【目的】全球气候变化和人类活动深刻改变了干旱动态,特别是在生态敏感区域。分析纵向岭谷区高黎贡山南段两侧气象干旱(MD)和水文干旱(HD)的传播特征与机制,为制定有效的水资源管理和灾害预防提供科学依据。【方法】以高黎贡山南段两侧显著的水文气象分异特性,基于1981—2020年代表流域的月降水和径流数据,采用标准化降水指数(SPI)和标准化径流指数(SRI)评估MD和HD的强度与频率,利用Mann-Kendall趋势检验分析干旱指数变化趋势,通过游程理论评估MD向HD的传播滞后时间,并结合贝叶斯序数概率回归模型量化累积降水亏缺(SPIm)与HD严重度之间的关系。【结果】显示:过去40年纵向岭谷区气象干旱的强度显著增加,相较于水文干旱事件,气象干旱事件的发生频率更高(MD约为2.2~2.5次/年;HD约为1.1~1.5次/年);水文干旱则持续时间更长(2.18~3.04个月)且更严重(1.18~1.76)。MD向HD的传播相对迅速,平均滞后期在0.5~0.7个月,但恢复过程的滞后较长(1.2~2.2个月)。贝叶斯序数概率回归分析进一步揭示SPIm与HD严重度呈负相关,且在极端MD条件下,这种关系的不确定性增加。【结论】高强度HD可能会对该地区的农业和其他社会经济活动造成限制,气象干旱的快速响应与水文干旱的缓慢恢复表明该区域水资源可持续利用面临挑战。这些发现有助于深化对山地生态系统中干旱传播的理解,并为应对气候变化的水资源管理策略调整提供科学依据。

[Objective] Global climate change and human activities have profoundly altered drought dynamics, particularly in ecologically sensitive regions.

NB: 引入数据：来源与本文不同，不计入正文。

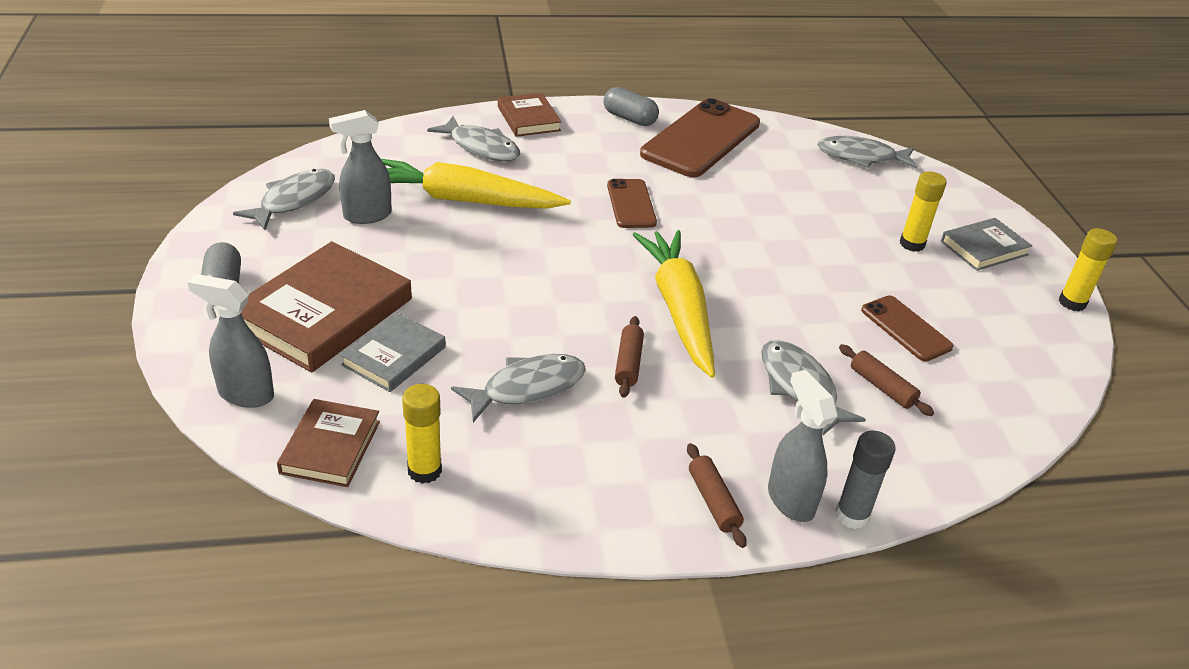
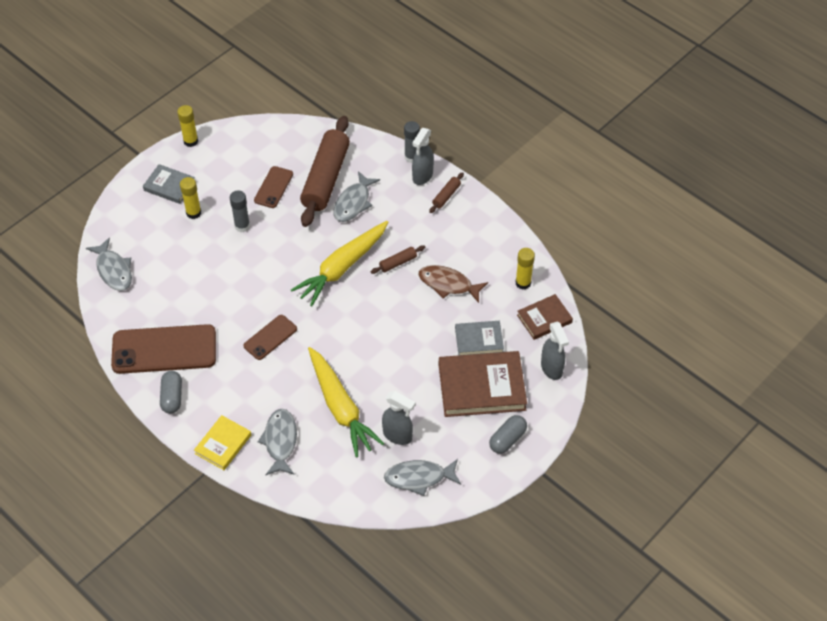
camera: 125 degrees left, 15 degrees up
grey fish [451,354,586,422] -> brown fish [418,265,488,303]
brown book [498,93,561,137] -> yellow book [194,415,251,470]
brown rolling pin [839,344,934,416] -> brown rolling pin [300,116,350,227], size x2.41
none -> grey glue stick [230,190,250,232]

This study analyzes the propagation characteristics and mechanisms of meteorological drought(MD) and hydrological drought(HD) on both sides of the southern Gaoligong Mountains within the Longitudinal Range-Gorge Region( LRGR), aiming to provide scientific foundation for effective water resource management and disaster prevention. [Methods] Based on the significant hydrometeorological differentiation between both sides of the southern Gaoligong Mountains,and using monthly precipitation and runoff data between 1981 and 2020 from representative river basins, the intensity and frequency of MD and HD were evaluated using the standardized precipitation index(SPI) and standardized runoff index(SRI).Variation trends of drought indices were analyzed through Mann-Kendall trend tests. Run theory was employed to evaluate the propagation time lag from MD to HD, followed by a Bayesian ordinal probit regression model to quantify the relationship between cumulative precipitation deficits(SPIm) and HD severity. [Results] The result showed that over the past four decades, MD intensity in the LRGR had increased significantly. The frequency of MD events( approximately 2. 2 to 2. 5 events/year) was notably higher than that of HD events(approximately 1. 1 to 1. 5 events/year). HD events demonstrated longer duration(2. 18 to 3. 04 months) and greater severity(1. 18 to 1. 76). The propagation from MD to HD was relatively rapid, with an average time lag of 0. 5 to 0. 7 months, while the recovery process showed longer lags(1. 2 to 2. 2 months). The Bayesian analysis revealed a negative correlation between SPIm and HD severity, with increased uncertainty in this relationship under extreme MD conditions. [Conclusion] High-intensity HD may constrain agricultural and socio-economic activities in the region. The rapid response to MD and the prolonged HD recovery highlight emerging challenges for sustainable water resource utilization in this area. These findings enhance the understanding of drought propagation processes in mountainous ecosystems and provide scientific support for adapting water resource management strategies to climate change.